# TSFS12 Hand-in exercise 5: Learning for autonomous vehicles - Reinforcement learning and Q-learning

Initial imports

In [1]:
import matplotlib.pyplot as plt
import numpy as np
from rl_auxiliary import plot_iter, next_state, BoxOff

In [2]:
%matplotlib

Using matplotlib backend: TkAgg


# Parameterize the learning algorithm

In [3]:
gamma = 0.99
R_goal = 0.0 # Reward for reaching goal state
R_sink = -10.0  # Reward for reaching 'cliff' states
R_grid = -0.1 # Reward for remaining states
alpha = 0.5  # learning rate in Q-update
eps = 0.5  # epsilon-greedy parameter

P_move_action = 1.0  # probability of moving in the direction specified by action
P_dist = (1-P_move_action)/2  # probability of moving sideways compared to intended because of disturbance

n_rows = 4
n_cols = 5

# Set start and goal/sink positions.
goal = np.array([3, 4])  # element index goal state
sink = np.array([[3, 1], [3, 2], [3, 3]])  # element indicies for cliff states

# Setup reward matrix R
R = np.full((n_rows, n_cols), fill_value=R_grid)
R[goal[0], goal[1]] = R_goal
R[sink[:, 0], sink[:, 1]] = R_sink

occ_grid = np.zeros((n_rows, n_cols))
occ_grid[1, 1] = 1

# Save parameters in a dictionary
params = {'gamma': gamma, 'R_goal': R_goal, 'R_sink': R_sink,
          'alpha': alpha, 'eps': eps,
          'R_grid': R_grid, 'P_move_action': P_move_action, 
          'P_dist': P_dist, 'n_rows': n_rows, 'n_cols': n_cols, 
          'goal': goal, 'sink': sink, 'R': R, 'occ_grid': occ_grid}

# Main learning loop

In [4]:
def select_eps_greedy(s_curr, k, Q, params):
    """Selection the action to take using a epsilon-greedy strategy
    
      action = select_eps_greedy(s_curr, k, Q, params):
      
      Input:
          s_curr - current satte
          k - Current iteration number
          Q - Q matrix
          params - parameter dictionary
          
      Output:
          action - selected action
    """
    eps = params['eps']

    rnd = np.random.uniform()
    max_a = np.argmax(Q[s_curr[0], s_curr[1]])

    a_list = []
    for a in range(4):
        if not a == max_a:
            a_list.append(a)

    if rnd < 1-eps+eps/4:
        action = max_a
    elif rnd < 1-eps+eps/2:
        action = a_list[0]
    elif rnd < 1-eps+3*eps/4:
        action = a_list[1]
    else:
        action = a_list[2]
        
    return action

Initialize main learning loop

In [5]:
# Initialize value function for each state
V = np.zeros((n_rows, n_cols))

# Actions - ['left','right','up','down'] counted as 0-3

# Initialize Q for terminal states to zero
Q = np.random.uniform(size=(n_rows, n_cols, 4))  # Number of rows x number of columns x number of actions
Q[goal[0], goal[1]] = 0.0
for si in sink:
    Q[si[0], si[1]] = 0.0
    
# Initialize vector for policy
Pi = np.full((n_rows, n_cols), fill_value=-1)
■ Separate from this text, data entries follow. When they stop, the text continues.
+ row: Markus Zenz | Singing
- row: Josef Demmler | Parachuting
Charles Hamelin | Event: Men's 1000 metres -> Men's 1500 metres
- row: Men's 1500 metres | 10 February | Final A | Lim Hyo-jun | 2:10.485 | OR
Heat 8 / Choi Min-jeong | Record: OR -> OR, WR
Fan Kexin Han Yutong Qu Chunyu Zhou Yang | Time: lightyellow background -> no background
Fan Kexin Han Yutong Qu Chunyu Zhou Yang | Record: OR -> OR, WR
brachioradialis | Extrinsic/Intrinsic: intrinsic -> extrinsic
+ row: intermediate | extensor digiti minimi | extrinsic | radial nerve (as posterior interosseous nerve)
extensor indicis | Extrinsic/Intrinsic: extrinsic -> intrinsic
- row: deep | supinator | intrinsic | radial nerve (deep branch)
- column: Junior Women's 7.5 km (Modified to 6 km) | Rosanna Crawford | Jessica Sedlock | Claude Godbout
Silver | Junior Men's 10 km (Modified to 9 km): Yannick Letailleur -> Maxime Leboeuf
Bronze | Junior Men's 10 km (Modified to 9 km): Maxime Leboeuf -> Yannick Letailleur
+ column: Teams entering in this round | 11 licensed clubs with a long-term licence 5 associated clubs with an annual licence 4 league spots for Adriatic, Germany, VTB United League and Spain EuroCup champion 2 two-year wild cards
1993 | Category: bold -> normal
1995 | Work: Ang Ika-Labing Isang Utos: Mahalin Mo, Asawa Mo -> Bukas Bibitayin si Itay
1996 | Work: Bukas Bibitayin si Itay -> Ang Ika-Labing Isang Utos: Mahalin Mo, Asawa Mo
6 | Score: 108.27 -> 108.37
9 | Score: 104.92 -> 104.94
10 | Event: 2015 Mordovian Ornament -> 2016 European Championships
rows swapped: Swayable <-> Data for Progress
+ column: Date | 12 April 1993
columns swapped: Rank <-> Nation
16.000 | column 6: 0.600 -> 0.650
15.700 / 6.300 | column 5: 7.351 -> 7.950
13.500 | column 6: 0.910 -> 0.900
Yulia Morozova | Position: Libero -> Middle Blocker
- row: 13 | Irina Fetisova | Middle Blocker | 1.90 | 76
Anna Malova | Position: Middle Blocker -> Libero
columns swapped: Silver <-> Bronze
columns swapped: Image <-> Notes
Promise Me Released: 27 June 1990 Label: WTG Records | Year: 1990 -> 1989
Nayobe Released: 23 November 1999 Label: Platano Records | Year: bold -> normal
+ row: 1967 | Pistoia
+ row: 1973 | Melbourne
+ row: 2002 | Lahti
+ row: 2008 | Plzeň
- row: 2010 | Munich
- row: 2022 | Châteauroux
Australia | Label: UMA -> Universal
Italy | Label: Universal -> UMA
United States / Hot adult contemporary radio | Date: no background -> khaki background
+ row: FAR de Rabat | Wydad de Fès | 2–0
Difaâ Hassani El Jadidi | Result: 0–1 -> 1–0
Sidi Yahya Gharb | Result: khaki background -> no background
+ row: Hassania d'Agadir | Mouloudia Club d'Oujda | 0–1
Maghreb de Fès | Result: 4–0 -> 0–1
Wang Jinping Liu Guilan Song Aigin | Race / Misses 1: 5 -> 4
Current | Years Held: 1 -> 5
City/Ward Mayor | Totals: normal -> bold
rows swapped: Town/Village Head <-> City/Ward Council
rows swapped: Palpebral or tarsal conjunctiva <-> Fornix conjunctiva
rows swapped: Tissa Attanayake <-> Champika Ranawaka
# Define number of iterations for Q-learning
nbr_iters = 10000

# Initialize for sum of rewards for each episode
sum_r = np.zeros(nbr_iters)

Execute iterations until convergance.

In [6]:
converged = False
for k in range(nbr_iters):
    # Start state
    s_curr = [n_rows-1, 0]
    
    terminal_state = False
    
    while not terminal_state:
        # Select action according to epsilon-greedy strategy
        action = select_eps_greedy(s_curr, k, Q, params)
        
        # Perform the action and receive reward and next state
        s_next,r = next_state(s_curr, action, params)
        
        # Q-learning update of action-value function
        Q[s_curr[0], s_curr[1], action] = (
            Q[s_curr[0], s_curr[1], action] + 
                alpha*(r + gamma*np.max(Q[s_next[0], s_next[1]]) - 
                Q[s_curr[0], s_curr[1], action]))
        
        # Update the sum of reward vector
        sum_r[k] = sum_r[k] + r
        
        s_curr = s_next
        
        # Check if a terminal state has been reached (closes an episode)
        if (np.all(s_curr==goal) or
            np.any(np.logical_and(s_curr[0]==sink[:, 0], s_curr[1]==sink[:, 1]))):
            terminal_state = True
            
            # Update value function and policy
            for row in range(n_rows):
                for col in range(n_cols):
                    if ((occ_grid[row, col] == 1) or 
                        np.all([row, col]==goal) or
                        np.any(np.logical_and(row==sink[:, 0], col==sink[:, 1]))):
                        continue
                    max_a = np.argmax(Q[row, col])
                    V_ij = Q[row, col, max_a]
                    V[row, col] = V_ij
                    Pi[row, col] = max_a    

Visualize the value function and policy after all iterations

In [7]:
plot_iter(V, Pi, params)

Compute average of reward for N episodes for smoothing

In [8]:
N = 40
mean_sum_r = np.zeros(sum_r.shape[0])

for k in range(N, sum_r.shape[0]):
    mean_sum_r[k] = np.mean(sum_r[k-N:k])

Visualize the evolution of the reward for each episode

In [9]:
plt.figure(3, clear=True)
plt.plot(mean_sum_r[N:], lw=0.5)
plt.title('Sum of rewards for each episode (average over {})'.format(N))
BoxOff()